July 31, 2009

At Gillibrand's Urging This Week, USDA To Increase Dairy Pricing

After Meeting With Senator, Sec. Vilsack Moves to Increase Dairy Pricing, Expected to Increase Dairy Farmers’ Revenue By $243 Million

Washington, DC - After meeting with U.S. Senator Kirsten Gillibrand this week, U.S. Department of Agriculture (USDA) Secretary Tom Vilsack announced immediate action to support struggling dairy farmers by increasing the amount paid for dairy products through the Dairy Product Support Program (DPPSP). The increase will be in place from August 2009 through October 2009 and is expected to generate an additional $243 million in revenue for dairy farmers.

"While this is great for New York's dairy farmers, this is only a temporary solution to the fundamental problems with the dairy pricing system," Senator Gillibrand said. "When I met with Secretary Vilsack on Wednesday, I made it clear that the current system is not working for New York dairy farmers - who have been pushed farther and farther toward bankruptcy. During these tough economic times, this increase will bring some much needed relief for our farmers."
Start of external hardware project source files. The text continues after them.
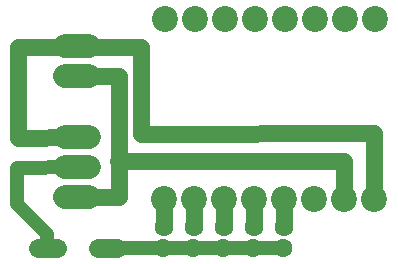
<source format=gbr>
%FSLAX34Y34*%
%MOMM*%
%LNCOPPER_BOTTOM*%
G71*
G01*
%ADD10C,2.200*%
%ADD11C,2.000*%
%ADD12C,1.400*%
%ADD13C,1.200*%
%ADD14C,1.600*%
%ADD15C,1.600*%
%LPD*%
X328491Y207471D02*
G54D10*
D03*
X303091Y207449D02*
G54D10*
D03*
X277691Y207427D02*
G54D10*
D03*
X226891Y207382D02*
G54D10*
D03*
X201492Y207360D02*
G54D10*
D03*
X176091Y207338D02*
G54D10*
D03*
X150692Y207316D02*
G54D10*
D03*
X252292Y207404D02*
G54D10*
D03*
X327294Y55076D02*
G54D10*
D03*
X301894Y55054D02*
G54D10*
D03*
X276495Y55031D02*
G54D10*
D03*
X225695Y54987D02*
G54D10*
D03*
X200294Y54964D02*
G54D10*
D03*
X174894Y54943D02*
G54D10*
D03*
X149494Y54921D02*
G54D10*
D03*
X251095Y55009D02*
G54D10*
D03*
G54D11*
X66200Y158750D02*
X86200Y158750D01*
G54D11*
X66200Y184150D02*
X86200Y184150D01*
G54D11*
X65800Y56469D02*
X85800Y56469D01*
G54D11*
X65800Y81869D02*
X85800Y81869D01*
G54D11*
X65800Y107269D02*
X85800Y107269D01*
G54D12*
X76200Y158750D02*
X111800Y158862D01*
X111400Y56869D01*
X75800Y56469D01*
G54D12*
X301894Y55054D02*
X301894Y87163D01*
X302000Y87269D01*
X110800Y87269D01*
G54D12*
X75800Y107269D02*
X25797Y106362D01*
X25797Y183356D01*
X130175Y183753D01*
X130400Y109969D01*
X327700Y110269D01*
X327400Y55182D01*
X327294Y55076D01*
G54D13*
X75800Y81869D02*
X25400Y81359D01*
X25400Y50800D01*
X50800Y25400D01*
X50800Y13494D01*
G54D12*
X149494Y54921D02*
X149494Y31108D01*
G54D13*
X251212Y13200D02*
X140494Y13097D01*
X101600Y13097D01*
G54D14*
X42800Y13494D02*
X58800Y13494D01*
G54D14*
X93600Y13097D02*
X109600Y13097D01*
X225298Y13315D02*
G54D15*
D03*
X199897Y13293D02*
G54D15*
D03*
X174498Y13271D02*
G54D15*
D03*
X149098Y13249D02*
G54D15*
D03*
X250698Y13337D02*
G54D15*
D03*
X225695Y31175D02*
G54D15*
D03*
X200294Y31152D02*
G54D15*
D03*
X174894Y31130D02*
G54D15*
D03*
X149494Y31108D02*
G54D15*
D03*
X251095Y31197D02*
G54D15*
D03*
G54D12*
X174894Y54943D02*
X174894Y31130D01*
G54D12*
X200294Y54964D02*
X200294Y31152D01*
G54D12*
X225694Y54986D02*
X225694Y31174D01*
G54D12*
X251095Y55009D02*
X251095Y31197D01*
M02*

</source>
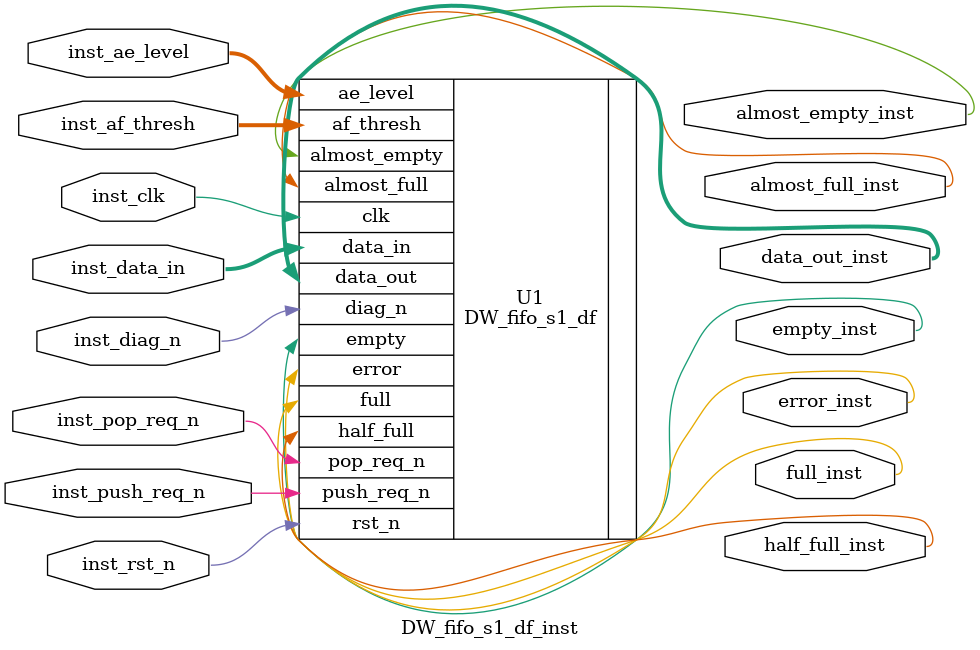
<source format=v>
module DW_fifo_s1_df_inst(inst_clk, inst_rst_n, inst_push_req_n,
                          inst_pop_req_n, inst_diag_n, inst_ae_level,
                          inst_af_thresh, inst_data_in, empty_inst,
                          almost_empty_inst, half_full_inst,
                          almost_full_inst, full_inst, error_inst,
                          data_out_inst );
  parameter width = 8;
  parameter depth = 4;
  parameter err_mode = 0;
  parameter rst_mode = 0;
  `define bit_width_depth 2 // ceil(log2(depth)) 

  input inst_clk;
  input inst_rst_n;
  input inst_push_req_n;
  input inst_pop_req_n;
  input inst_diag_n;
  input [`bit_width_depth-1 : 0] inst_ae_level;
  input [`bit_width_depth-1 : 0] inst_af_thresh;
  input [width-1 : 0] inst_data_in;
  output empty_inst;
  output almost_empty_inst;
  output half_full_inst;
  output almost_full_inst;
  output full_inst;
  output error_inst;
  output [width-1 : 0] data_out_inst;

  // Instance of DW_fifo_s1_df
  DW_fifo_s1_df #(width, depth, err_mode, rst_mode)
    U1 (.clk(inst_clk),   .rst_n(inst_rst_n),   .push_req_n(inst_push_req_n),
        .pop_req_n(inst_pop_req_n),   .diag_n(inst_diag_n),
        .ae_level(inst_ae_level),   .af_thresh(inst_af_thresh),
        .data_in(inst_data_in),   .empty(empty_inst),
        .almost_empty(almost_empty_inst),   .half_full(half_full_inst),
        .almost_full(almost_full_inst),   .full(full_inst),
        .error(error_inst),   .data_out(data_out_inst) );
endmodule

</source>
New York farmers are facing a dairy pricing crisis. According to Farm Credit, it costs dairy farmers $17.58 to produce a hundredweight of milk. Yet the market is only paying $13.33 per hundredweight.  The Milk Income Loss Contract (MILC) program was designed to be a safety net when there is a large price discrepancy. However, as the MILC program currently works, farmers are not even receiving enough income to cover the cost of staying in business. New York farmers have been forced to either take on massive debt to cover their costs or go out of business.

Senator Gillibrand has been working tirelessly to bring relief to New York's dairy farmers. Wednesday, Senator Gillibrand wrote to Secretary Vilsack urging the USDA to follow the Farm Bill, which she helped craft as a member of Congress, when establishing an advisory board to review issues surrounded milk pricing and dairy competitiveness.

Earlier this month, Senator Gillibrand unveiled her three-point plan to bring relief to New York's dairy farmers, including legislation to double the amount of money farmers receive from the MILC program, legislation to index the MILC rate to keep up with inflation, as well as plans to hold Senate hearings on dairy pricing both in Washington, D.C. and New York State.

The increase announced today will raise the price paid for nonfat dry milk from $0.80 per pound to $0.92 per pound, the price paid for cheddar blocks from $1.13 per pound to $1.31 per pound, and the price of cheddar barrels from $1.10 per pound to $1.28 per pound. This increase in the support price will have an immediate effect upon dairy farmers' bottom line. Temporarily raising the price of these dairy products increases the price that dairy farmers receive for their milk.